Joseph Fish (1840–1926) was an early settler of Iron City, Utah and Snowflake, Arizona and a member of the Church of Jesus Christ of Latter-day Saints. A book edited by John H. Krinkel, The Life and Times of Joseph Fish, was published about the Mormon pioneer Joseph Fish and his trek to Salt Lake Valley. The book was published by Interstate Printing and Publishers, Inc. and reviewed in the Arizona Republic newspaper in 1971. He was married to four wives in polygamy and had 20 children.

The life and Times of Joseph Fish is a .pdf biography of Fish available to be read online. Compiled by his grandson, the biography includes Fish's own "Autobiography" and a timeline called "Some of the Important Dates Concerning the Life of Joseph Fish." The timeline shows that on
April 17 (27), 1770 Joseph Fish (his grandfather) was born at Pepperell, Massachusetts and that on March 24, 1770 Sarah (Sally) Spear (his grandmother) was born at Walpole, New Hampshire. Joseph Fish and Sarah Spear were married at Redding (Reading) Vermont on January 5, 1793, and several years later they moved north in search of a new home.

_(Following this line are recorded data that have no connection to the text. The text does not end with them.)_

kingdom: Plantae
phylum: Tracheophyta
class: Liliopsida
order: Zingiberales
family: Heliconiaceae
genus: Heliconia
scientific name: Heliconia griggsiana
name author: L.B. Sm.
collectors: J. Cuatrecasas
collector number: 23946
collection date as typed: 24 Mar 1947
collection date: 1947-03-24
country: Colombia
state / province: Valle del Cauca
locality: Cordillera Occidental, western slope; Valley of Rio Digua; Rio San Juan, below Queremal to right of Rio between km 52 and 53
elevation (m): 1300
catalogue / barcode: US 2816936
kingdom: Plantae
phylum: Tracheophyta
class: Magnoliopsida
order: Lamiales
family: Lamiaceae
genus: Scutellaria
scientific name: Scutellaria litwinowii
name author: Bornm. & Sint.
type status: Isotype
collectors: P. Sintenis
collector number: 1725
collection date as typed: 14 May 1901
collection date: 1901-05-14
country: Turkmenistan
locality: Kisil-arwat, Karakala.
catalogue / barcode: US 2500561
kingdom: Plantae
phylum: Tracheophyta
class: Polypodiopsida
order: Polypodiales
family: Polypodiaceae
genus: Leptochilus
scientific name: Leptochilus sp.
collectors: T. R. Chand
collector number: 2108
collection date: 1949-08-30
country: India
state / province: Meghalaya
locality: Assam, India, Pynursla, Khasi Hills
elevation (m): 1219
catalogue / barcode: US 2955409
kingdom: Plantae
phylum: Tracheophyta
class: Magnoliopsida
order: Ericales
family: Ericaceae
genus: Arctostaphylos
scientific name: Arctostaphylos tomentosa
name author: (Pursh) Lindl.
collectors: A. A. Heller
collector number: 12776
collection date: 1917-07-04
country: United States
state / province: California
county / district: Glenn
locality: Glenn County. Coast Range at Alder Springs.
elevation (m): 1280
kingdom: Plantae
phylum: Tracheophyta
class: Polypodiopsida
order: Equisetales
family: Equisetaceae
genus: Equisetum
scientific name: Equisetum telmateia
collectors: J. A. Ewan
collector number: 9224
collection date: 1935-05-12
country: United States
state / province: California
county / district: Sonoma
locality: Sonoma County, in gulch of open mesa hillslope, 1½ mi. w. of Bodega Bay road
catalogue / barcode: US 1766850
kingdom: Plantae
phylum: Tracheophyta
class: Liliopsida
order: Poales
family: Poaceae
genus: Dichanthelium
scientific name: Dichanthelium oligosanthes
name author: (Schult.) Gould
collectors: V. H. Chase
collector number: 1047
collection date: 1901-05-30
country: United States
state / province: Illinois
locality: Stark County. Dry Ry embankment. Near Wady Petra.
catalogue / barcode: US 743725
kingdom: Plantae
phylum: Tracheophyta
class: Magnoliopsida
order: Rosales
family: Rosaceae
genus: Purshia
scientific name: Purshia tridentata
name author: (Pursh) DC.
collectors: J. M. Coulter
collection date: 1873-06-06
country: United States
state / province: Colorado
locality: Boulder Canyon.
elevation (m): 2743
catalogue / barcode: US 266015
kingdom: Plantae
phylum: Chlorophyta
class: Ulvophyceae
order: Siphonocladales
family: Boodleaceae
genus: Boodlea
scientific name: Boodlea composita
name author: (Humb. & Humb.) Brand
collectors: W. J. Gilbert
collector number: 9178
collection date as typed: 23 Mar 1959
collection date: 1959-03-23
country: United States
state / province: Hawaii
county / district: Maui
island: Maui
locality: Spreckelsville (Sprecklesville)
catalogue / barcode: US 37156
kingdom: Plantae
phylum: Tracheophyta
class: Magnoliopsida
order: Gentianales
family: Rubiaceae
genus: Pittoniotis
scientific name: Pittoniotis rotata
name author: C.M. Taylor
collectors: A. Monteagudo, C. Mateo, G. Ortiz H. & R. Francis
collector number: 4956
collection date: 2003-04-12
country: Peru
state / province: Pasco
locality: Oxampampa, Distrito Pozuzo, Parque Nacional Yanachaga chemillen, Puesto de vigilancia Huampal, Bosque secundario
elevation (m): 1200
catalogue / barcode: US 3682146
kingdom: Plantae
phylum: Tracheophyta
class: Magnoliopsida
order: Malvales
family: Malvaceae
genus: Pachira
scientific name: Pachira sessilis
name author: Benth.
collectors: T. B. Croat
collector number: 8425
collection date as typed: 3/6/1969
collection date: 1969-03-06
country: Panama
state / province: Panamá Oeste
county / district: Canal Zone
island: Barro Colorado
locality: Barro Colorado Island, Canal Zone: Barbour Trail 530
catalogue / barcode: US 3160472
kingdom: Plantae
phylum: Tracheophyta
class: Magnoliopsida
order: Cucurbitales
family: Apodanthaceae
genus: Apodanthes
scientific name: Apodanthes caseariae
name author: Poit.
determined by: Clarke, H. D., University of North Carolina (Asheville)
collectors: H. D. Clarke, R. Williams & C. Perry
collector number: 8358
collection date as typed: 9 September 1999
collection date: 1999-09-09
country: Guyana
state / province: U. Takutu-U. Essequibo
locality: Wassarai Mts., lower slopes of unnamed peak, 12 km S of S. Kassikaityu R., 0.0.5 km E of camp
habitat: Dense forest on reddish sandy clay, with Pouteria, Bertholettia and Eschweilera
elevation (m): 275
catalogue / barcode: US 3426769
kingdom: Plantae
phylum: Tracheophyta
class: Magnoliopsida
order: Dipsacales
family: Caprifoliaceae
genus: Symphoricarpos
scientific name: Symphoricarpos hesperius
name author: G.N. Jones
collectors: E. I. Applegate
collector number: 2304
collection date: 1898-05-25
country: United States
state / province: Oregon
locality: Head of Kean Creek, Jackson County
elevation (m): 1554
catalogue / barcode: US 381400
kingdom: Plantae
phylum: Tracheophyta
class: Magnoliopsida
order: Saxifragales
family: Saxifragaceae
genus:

Fish's grandparents are said to have been the first settlers of Stanstead County Quebec. "They did not know that they were in Canada until the survey was made after they had settled there." Later entries on the timeline show that Horace Fish, Joseph Fish's father, was born at Hatley, Quebec, and on December 26, 1805 Hannah Leavitt, his mother, was born at Walpole, New Hampshire or St. Johnsbury, Vermont. On March 18, 1824, Horace Fish and Hannah Leavitt were married in Quebec, and on July 20, 1837 "most of the large family of Leavitts and their connections, including Horace Fish and family, left Stanstead County, Quebec, to join the Mormons. Horace Fish stopped at "the Grove" twelve miles from Joliet, Illinois for three years."

Joseph Fish was born June 27, 1840 at "The Grove" in Will Co., Illinois. In September 1840 the Fish family moved to Nauvoo, Illinois. Horace Fish worked on the Temple there, and on May 23, 1846. Horace Fish and family crossed the Mississippi River into Iowa.